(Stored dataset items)
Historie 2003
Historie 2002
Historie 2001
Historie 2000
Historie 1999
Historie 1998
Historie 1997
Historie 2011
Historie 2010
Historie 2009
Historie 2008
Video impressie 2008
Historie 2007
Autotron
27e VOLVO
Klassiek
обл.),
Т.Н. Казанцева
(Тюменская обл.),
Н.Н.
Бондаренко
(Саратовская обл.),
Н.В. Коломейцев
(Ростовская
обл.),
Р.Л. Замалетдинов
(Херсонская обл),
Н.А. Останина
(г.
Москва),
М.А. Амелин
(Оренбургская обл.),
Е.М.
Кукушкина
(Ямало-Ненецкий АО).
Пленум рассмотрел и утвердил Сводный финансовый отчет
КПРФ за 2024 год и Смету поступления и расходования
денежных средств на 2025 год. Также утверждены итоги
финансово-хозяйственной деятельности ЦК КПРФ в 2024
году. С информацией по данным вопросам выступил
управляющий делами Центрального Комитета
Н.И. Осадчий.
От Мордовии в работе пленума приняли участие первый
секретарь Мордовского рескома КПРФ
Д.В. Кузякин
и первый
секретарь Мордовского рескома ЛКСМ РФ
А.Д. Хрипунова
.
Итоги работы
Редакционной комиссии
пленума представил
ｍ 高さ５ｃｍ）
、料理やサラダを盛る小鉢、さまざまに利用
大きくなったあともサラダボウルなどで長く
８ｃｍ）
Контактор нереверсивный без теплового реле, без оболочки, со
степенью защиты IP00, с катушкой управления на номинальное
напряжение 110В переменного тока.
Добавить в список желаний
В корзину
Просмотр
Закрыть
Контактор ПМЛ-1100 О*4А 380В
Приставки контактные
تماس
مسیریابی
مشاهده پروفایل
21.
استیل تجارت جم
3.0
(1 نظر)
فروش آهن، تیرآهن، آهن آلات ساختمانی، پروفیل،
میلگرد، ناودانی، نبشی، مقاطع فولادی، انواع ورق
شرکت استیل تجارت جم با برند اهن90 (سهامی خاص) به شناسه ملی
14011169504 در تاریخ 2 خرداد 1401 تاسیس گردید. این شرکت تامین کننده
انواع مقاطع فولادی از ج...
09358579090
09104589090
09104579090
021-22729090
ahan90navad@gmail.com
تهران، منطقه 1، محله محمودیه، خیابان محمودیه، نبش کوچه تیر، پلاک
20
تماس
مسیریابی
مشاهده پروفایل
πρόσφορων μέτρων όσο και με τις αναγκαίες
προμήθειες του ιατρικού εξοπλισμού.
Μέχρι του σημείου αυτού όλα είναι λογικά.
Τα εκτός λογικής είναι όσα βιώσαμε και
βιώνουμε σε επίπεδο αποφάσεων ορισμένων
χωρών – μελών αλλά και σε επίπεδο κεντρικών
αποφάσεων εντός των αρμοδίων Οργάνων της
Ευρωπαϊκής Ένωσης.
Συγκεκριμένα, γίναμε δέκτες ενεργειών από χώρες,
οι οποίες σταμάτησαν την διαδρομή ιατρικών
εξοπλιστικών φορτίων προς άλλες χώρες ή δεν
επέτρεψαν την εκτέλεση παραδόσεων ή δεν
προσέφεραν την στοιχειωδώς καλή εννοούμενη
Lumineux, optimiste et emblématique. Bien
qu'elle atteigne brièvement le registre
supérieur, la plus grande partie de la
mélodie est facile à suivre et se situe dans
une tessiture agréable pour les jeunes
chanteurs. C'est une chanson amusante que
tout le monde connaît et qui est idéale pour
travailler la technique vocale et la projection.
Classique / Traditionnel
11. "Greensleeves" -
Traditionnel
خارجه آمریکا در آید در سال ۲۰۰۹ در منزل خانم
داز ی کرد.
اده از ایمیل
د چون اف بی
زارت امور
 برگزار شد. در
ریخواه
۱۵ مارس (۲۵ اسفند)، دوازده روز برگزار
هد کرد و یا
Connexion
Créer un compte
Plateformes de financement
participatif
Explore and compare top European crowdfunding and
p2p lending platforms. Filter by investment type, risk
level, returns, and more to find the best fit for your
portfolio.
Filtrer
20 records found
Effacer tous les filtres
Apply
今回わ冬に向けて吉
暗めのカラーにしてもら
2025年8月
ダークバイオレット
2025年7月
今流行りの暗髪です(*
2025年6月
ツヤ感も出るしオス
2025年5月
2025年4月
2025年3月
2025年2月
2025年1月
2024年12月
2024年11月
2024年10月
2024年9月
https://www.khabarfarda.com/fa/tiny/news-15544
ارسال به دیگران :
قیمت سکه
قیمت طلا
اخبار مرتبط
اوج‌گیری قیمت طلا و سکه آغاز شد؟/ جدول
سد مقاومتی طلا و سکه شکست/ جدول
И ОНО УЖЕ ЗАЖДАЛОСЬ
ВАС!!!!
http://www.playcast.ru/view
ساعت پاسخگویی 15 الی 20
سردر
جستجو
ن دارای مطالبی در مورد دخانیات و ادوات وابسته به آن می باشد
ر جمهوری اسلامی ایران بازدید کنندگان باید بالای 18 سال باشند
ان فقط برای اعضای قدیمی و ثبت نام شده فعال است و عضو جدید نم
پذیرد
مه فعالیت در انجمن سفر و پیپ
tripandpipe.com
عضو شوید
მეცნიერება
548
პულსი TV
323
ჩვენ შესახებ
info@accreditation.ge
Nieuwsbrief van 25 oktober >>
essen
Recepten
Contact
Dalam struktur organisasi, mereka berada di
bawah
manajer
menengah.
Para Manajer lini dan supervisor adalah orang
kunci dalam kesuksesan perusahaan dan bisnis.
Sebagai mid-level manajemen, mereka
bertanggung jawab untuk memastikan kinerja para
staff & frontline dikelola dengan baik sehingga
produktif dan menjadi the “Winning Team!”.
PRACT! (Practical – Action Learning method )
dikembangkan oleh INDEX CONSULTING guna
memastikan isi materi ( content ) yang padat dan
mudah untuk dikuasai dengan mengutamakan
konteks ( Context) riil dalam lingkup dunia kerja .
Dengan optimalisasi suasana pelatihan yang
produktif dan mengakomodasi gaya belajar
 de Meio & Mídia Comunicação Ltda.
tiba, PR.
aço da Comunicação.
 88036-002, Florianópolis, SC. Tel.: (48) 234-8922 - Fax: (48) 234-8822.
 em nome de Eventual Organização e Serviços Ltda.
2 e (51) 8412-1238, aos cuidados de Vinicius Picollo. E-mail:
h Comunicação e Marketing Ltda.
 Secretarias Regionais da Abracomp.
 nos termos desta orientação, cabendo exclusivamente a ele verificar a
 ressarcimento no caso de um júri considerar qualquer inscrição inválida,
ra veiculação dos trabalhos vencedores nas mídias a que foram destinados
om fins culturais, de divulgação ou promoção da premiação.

* THE TASK
Copy out every line of text in the rows above, keeping each one identical to the original.

* TASK OUTPUT
Historie 2003
Historie 2002
Historie 2001
Historie 2000
Historie 1999
Historie 1998
Historie 1997
Historie 2011
Historie 2010
Historie 2009
Historie 2008
Video impressie 2008
Historie 2007
Autotron
27e VOLVO
Klassiek
обл.),
Т.Н. Казанцева
(Тюменская обл.),
Н.Н.
Бондаренко
(Саратовская обл.),
Н.В. Коломейцев
(Ростовская
обл.),
Р.Л. Замалетдинов
(Херсонская обл),
Н.А. Останина
(г.
Москва),
М.А. Амелин
(Оренбургская обл.),
Е.М.
Кукушкина
(Ямало-Ненецкий АО).
Пленум рассмотрел и утвердил Сводный финансовый отчет
КПРФ за 2024 год и Смету поступления и расходования
денежных средств на 2025 год. Также утверждены итоги
финансово-хозяйственной деятельности ЦК КПРФ в 2024
году. С информацией по данным вопросам выступил
управляющий делами Центрального Комитета
Н.И. Осадчий.
От Мордовии в работе пленума приняли участие первый
секретарь Мордовского рескома КПРФ
Д.В. Кузякин
и первый
секретарь Мордовского рескома ЛКСМ РФ
А.Д. Хрипунова
.
Итоги работы
Редакционной комиссии
пленума представил
ｍ 高さ５ｃｍ）
、料理やサラダを盛る小鉢、さまざまに利用
大きくなったあともサラダボウルなどで長く
８ｃｍ）
Контактор нереверсивный без теплового реле, без оболочки, со
степенью защиты IP00, с катушкой управления на номинальное
напряжение 110В переменного тока.
Добавить в список желаний
В корзину
Просмотр
Закрыть
Контактор ПМЛ-1100 О*4А 380В
Приставки контактные
تماس
مسیریابی
مشاهده پروفایل
21.
استیل تجارت جم
3.0
(1 نظر)
فروش آهن، تیرآهن، آهن آلات ساختمانی، پروفیل،
میلگرد، ناودانی، نبشی، مقاطع فولادی، انواع ورق
شرکت استیل تجارت جم با برند اهن90 (سهامی خاص) به شناسه ملی
14011169504 در تاریخ 2 خرداد 1401 تاسیس گردید. این شرکت تامین کننده
انواع مقاطع فولادی از ج...
09358579090
09104589090
09104579090
021-22729090
ahan90navad@gmail.com
تهران، منطقه 1، محله محمودیه، خیابان محمودیه، نبش کوچه تیر، پلاک
20
تماس
مسیریابی
مشاهده پروفایل
πρόσφορων μέτρων όσο και με τις αναγκαίες
προμήθειες του ιατρικού εξοπλισμού.
Μέχρι του σημείου αυτού όλα είναι λογικά.
Τα εκτός λογικής είναι όσα βιώσαμε και
βιώνουμε σε επίπεδο αποφάσεων ορισμένων
χωρών – μελών αλλά και σε επίπεδο κεντρικών
αποφάσεων εντός των αρμοδίων Οργάνων της
Ευρωπαϊκής Ένωσης.
Συγκεκριμένα, γίναμε δέκτες ενεργειών από χώρες,
οι οποίες σταμάτησαν την διαδρομή ιατρικών
εξοπλιστικών φορτίων προς άλλες χώρες ή δεν
επέτρεψαν την εκτέλεση παραδόσεων ή δεν
προσέφεραν την στοιχειωδώς καλή εννοούμενη
Lumineux, optimiste et emblématique. Bien
qu'elle atteigne brièvement le registre
supérieur, la plus grande partie de la
mélodie est facile à suivre et se situe dans
une tessiture agréable pour les jeunes
chanteurs. C'est une chanson amusante que
tout le monde connaît et qui est idéale pour
travailler la technique vocale et la projection.
Classique / Traditionnel
11. "Greensleeves" -
Traditionnel
خارجه آمریکا در آید در سال ۲۰۰۹ در منزل خانم
داز ی کرد.
اده از ایمیل
د چون اف بی
زارت امور
 برگزار شد. در
ریخواه
۱۵ مارس (۲۵ اسفند)، دوازده روز برگزار
هد کرد و یا
Connexion
Créer un compte
Plateformes de financement
participatif
Explore and compare top European crowdfunding and
p2p lending platforms. Filter by investment type, risk
level, returns, and more to find the best fit for your
portfolio.
Filtrer
20 records found
Effacer tous les filtres
Apply
今回わ冬に向けて吉
暗めのカラーにしてもら
2025年8月
ダークバイオレット
2025年7月
今流行りの暗髪です(*
2025年6月
ツヤ感も出るしオス
2025年5月
2025年4月
2025年3月
2025年2月
2025年1月
2024年12月
2024年11月
2024年10月
2024年9月
https://www.khabarfarda.com/fa/tiny/news-15544
ارسال به دیگران :
قیمت سکه
قیمت طلا
اخبار مرتبط
اوج‌گیری قیمت طلا و سکه آغاز شد؟/ جدول
سد مقاومتی طلا و سکه شکست/ جدول
И ОНО УЖЕ ЗАЖДАЛОСЬ
ВАС!!!!
http://www.playcast.ru/view
ساعت پاسخگویی 15 الی 20
سردر
جستجو
ن دارای مطالبی در مورد دخانیات و ادوات وابسته به آن می باشد
ر جمهوری اسلامی ایران بازدید کنندگان باید بالای 18 سال باشند
ان فقط برای اعضای قدیمی و ثبت نام شده فعال است و عضو جدید نم
پذیرد
مه فعالیت در انجمن سفر و پیپ
tripandpipe.com
عضو شوید
მეცნიერება
548
პულსი TV
323
ჩვენ შესახებ
info@accreditation.ge
Nieuwsbrief van 25 oktober >>
essen
Recepten
Contact
Dalam struktur organisasi, mereka berada di
bawah
manajer
menengah.
Para Manajer lini dan supervisor adalah orang
kunci dalam kesuksesan perusahaan dan bisnis.
Sebagai mid-level manajemen, mereka
bertanggung jawab untuk memastikan kinerja para
staff & frontline dikelola dengan baik sehingga
produktif dan menjadi the “Winning Team!”.
PRACT! (Practical – Action Learning method )
dikembangkan oleh INDEX CONSULTING guna
memastikan isi materi ( content ) yang padat dan
mudah untuk dikuasai dengan mengutamakan
konteks ( Context) riil dalam lingkup dunia kerja .
Dengan optimalisasi suasana pelatihan yang
produktif dan mengakomodasi gaya belajar
 de Meio & Mídia Comunicação Ltda.
tiba, PR.
aço da Comunicação.
 88036-002, Florianópolis, SC. Tel.: (48) 234-8922 - Fax: (48) 234-8822.
 em nome de Eventual Organização e Serviços Ltda.
2 e (51) 8412-1238, aos cuidados de Vinicius Picollo. E-mail:
h Comunicação e Marketing Ltda.
 Secretarias Regionais da Abracomp.
 nos termos desta orientação, cabendo exclusivamente a ele verificar a
 ressarcimento no caso de um júri considerar qualquer inscrição inválida,
ra veiculação dos trabalhos vencedores nas mídias a que foram destinados
om fins culturais, de divulgação ou promoção da premiação.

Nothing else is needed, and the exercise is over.